Learning from the past
The AAR is not the only time that Government and everyone else with an interest has tried to get the National Health Service (NHS) to take up innovation. Back in 2011, Innovation, Health and Wealth tried to take a strategic look at innovation too. It set up Academic Health Science Networks (AHSNs), which are currently earmarked for taking up one of the AAR’s most concrete proposals, a new Innovation Partnership. This would be at the national level and link a network of Innovation Exchanges. The AHSNs would facilitate these exchanges.
Now, some five years on, the final report of the Phase 1 stage of evaluating IHW is due out this week. (Worth noting that the evaluation only started in October 2014… Cynical maybe, but was that to limit the real potential to influence policy?) The evaluation is a joint effort between the University of Manchester and RAND Europe. Based on a Freedom of Information response from the Department of Health, together they will paid £1.4million for the full evaluation. RAND Europe were also part of a collaborative who have supported the AAR, producing Insights on earlier adoption of medical innovations, published back in July 2015.

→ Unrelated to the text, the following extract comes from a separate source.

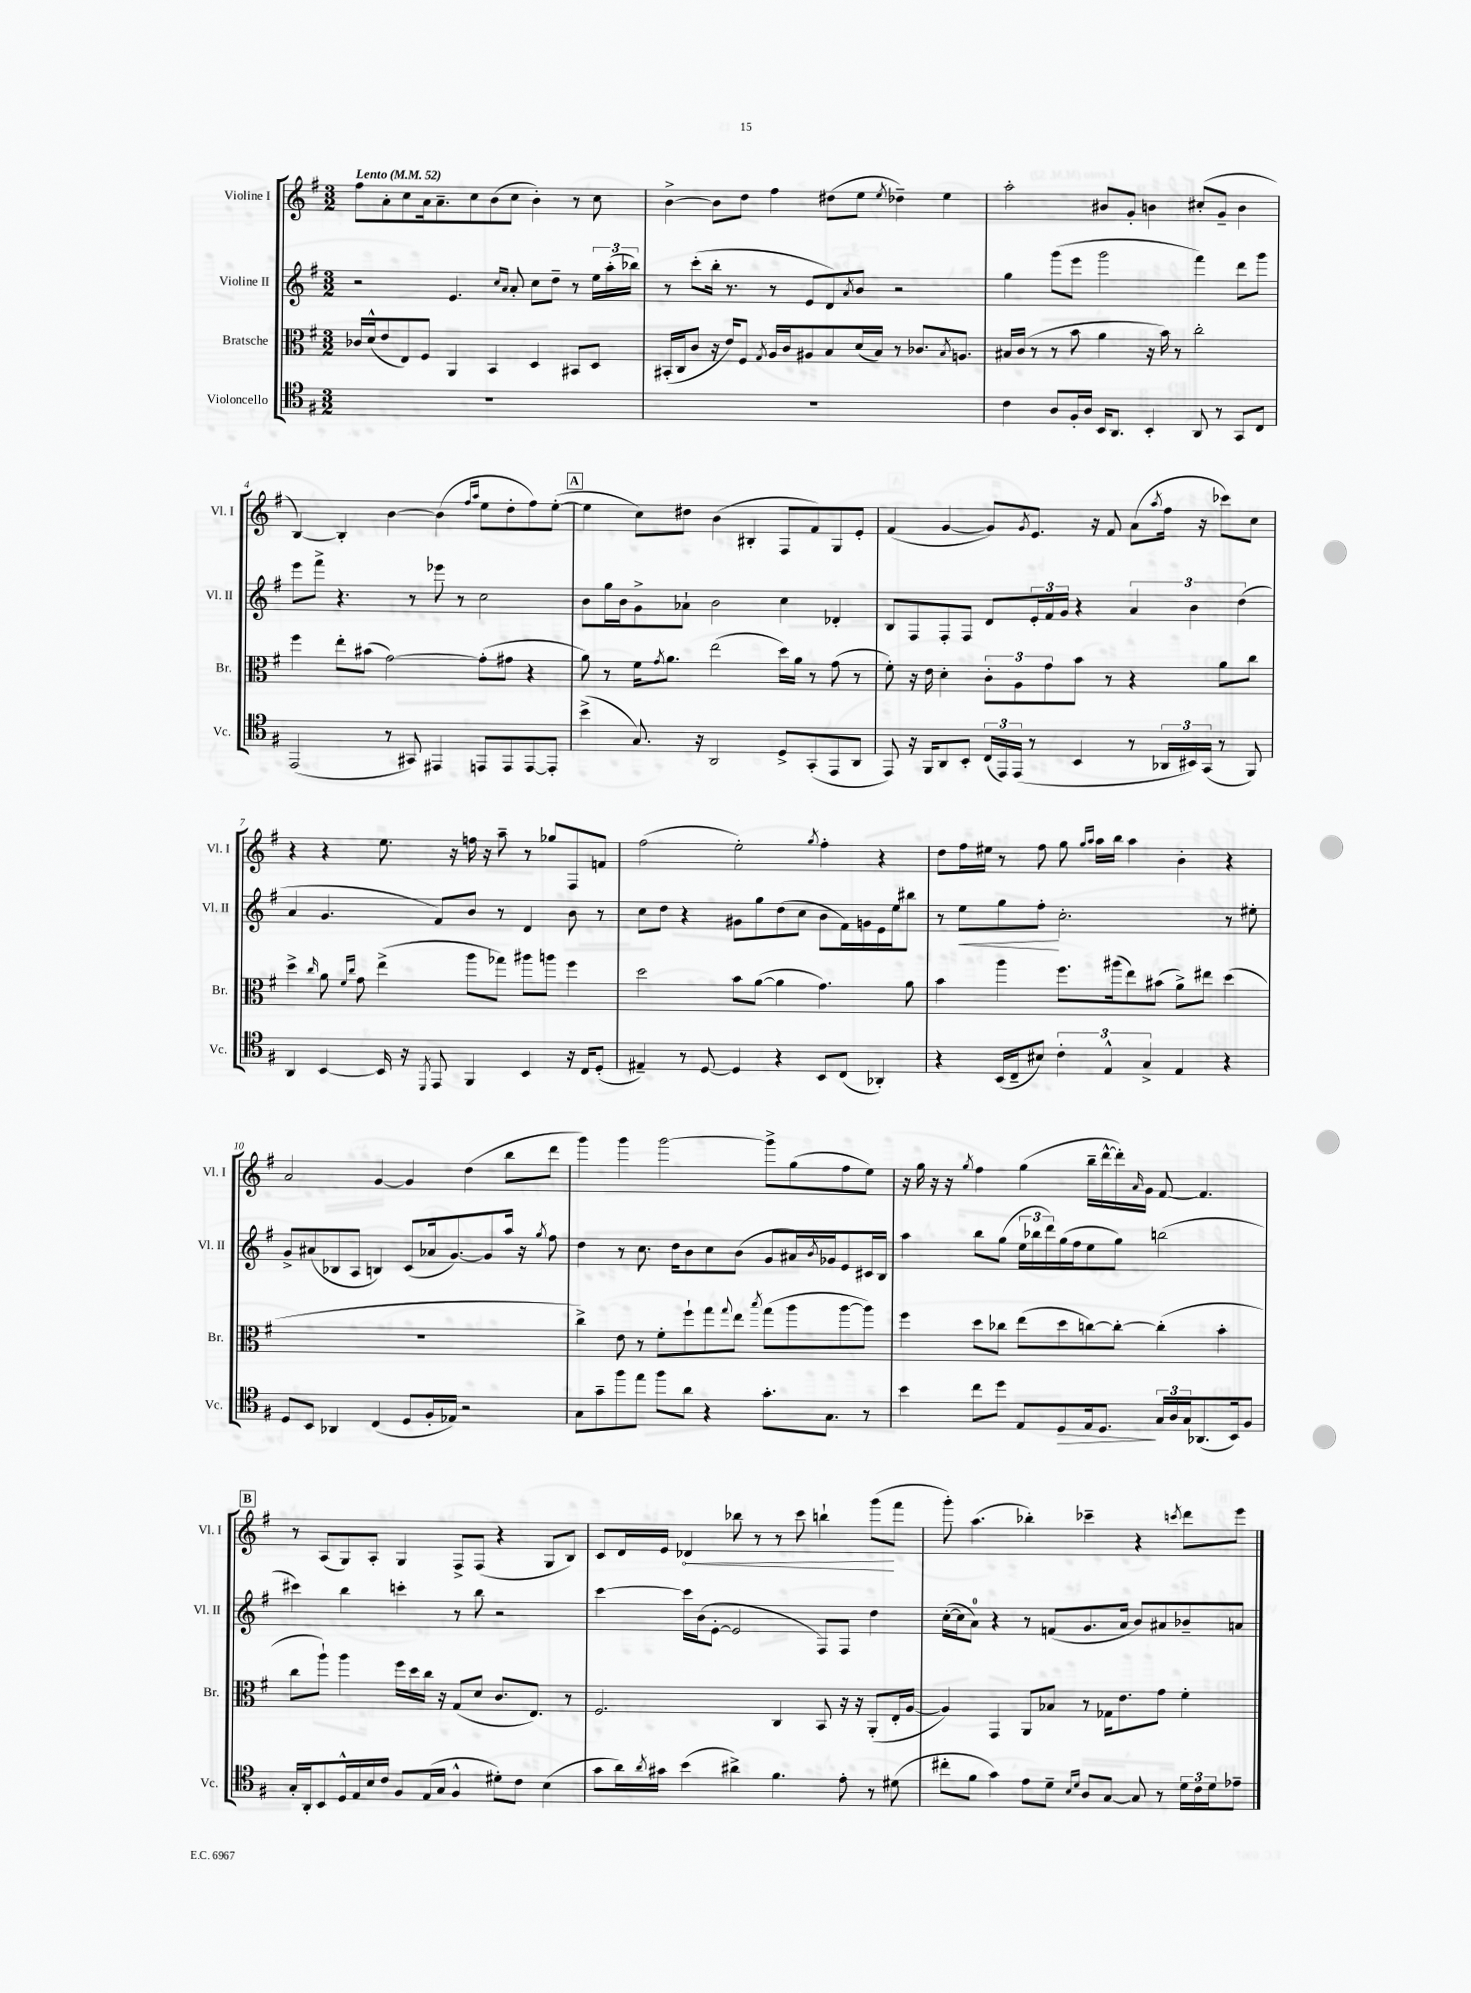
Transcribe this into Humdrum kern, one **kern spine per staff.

Support for the ambitions of IHW
The evaluation draws on interviews (with 37 people) and an online survey (with 179 respondents) to get a feel for what stakeholders think. They found that people support the ambitions of IHW. Then again, who wouldn’t when they included eight core themes covering:
• Reducing variation and strengthening compliance with National Institute for Health and Care (NICE) guidance;
• Improving innovation uptake;
• Metrics and the accessibility of evidence and information about new ideas;
• Establishing a more systematic delivery mechanism for diffusion and collaboration within the NHS;
• Aligning incentives and investment to reward and encourage innovation and improving procurement;
• Encouraging a change in culture within the NHS and embedding innovation into training and education for both managers and clinicians;
• Strengthening leadership for innovation throughout the NHS and increasing local accountability; and
• Identifying and mandating the adoption of high impact innovations in the NHS.
Hard to assess progress….
Ambitions need to translate into action if the potential of innovation is to be realised. The evaluation points out that “it’s proved difficult to conclusively assess the progress made given that the IHW’s commitment to actions, its implementation guidance and the expected outcomes were not clearly articulated.” The evaluators suggest that there is a need not only for better communication, but for new frameworks and metrics.
…but disappointing?
Although the word disappointing isn’t used by the evaluators, it’s perhaps not a stretch to use it. They instead talk about challenges and concerns and a lack of awareness. They also point out that even some positives reported by those they spoke to – such as improvements in compliance with NICE guidance – were not believed to be due to IHW. However, the evaluators conclude that “the IHW strategy may nonetheless have been important as a symbol of the shift towards innovation in the NHS.”
More to learn?
The evaluation still has over a year to run, with the evaluation due to end in December 2018. That will coincide with the last 18 months of re-negotiating the Pharmaceutical Price Regulation Scheme (PPRS) – a voluntary agreement between industry and Government on pricing of branded medicines. Over time the PPRS has increasingly taken on policy issues relating to access to innovative new medicines, so there may be lessons to apply there. But it will also mean that the full evaluation will be over a year too late to inform the AAR, which will likely trump IHW with a new set of actions. Maybe the Department of Health needs to shift the focus of the evaluation and instead ask the evaluators to focus on evaluating the actions that will come out of the AAR?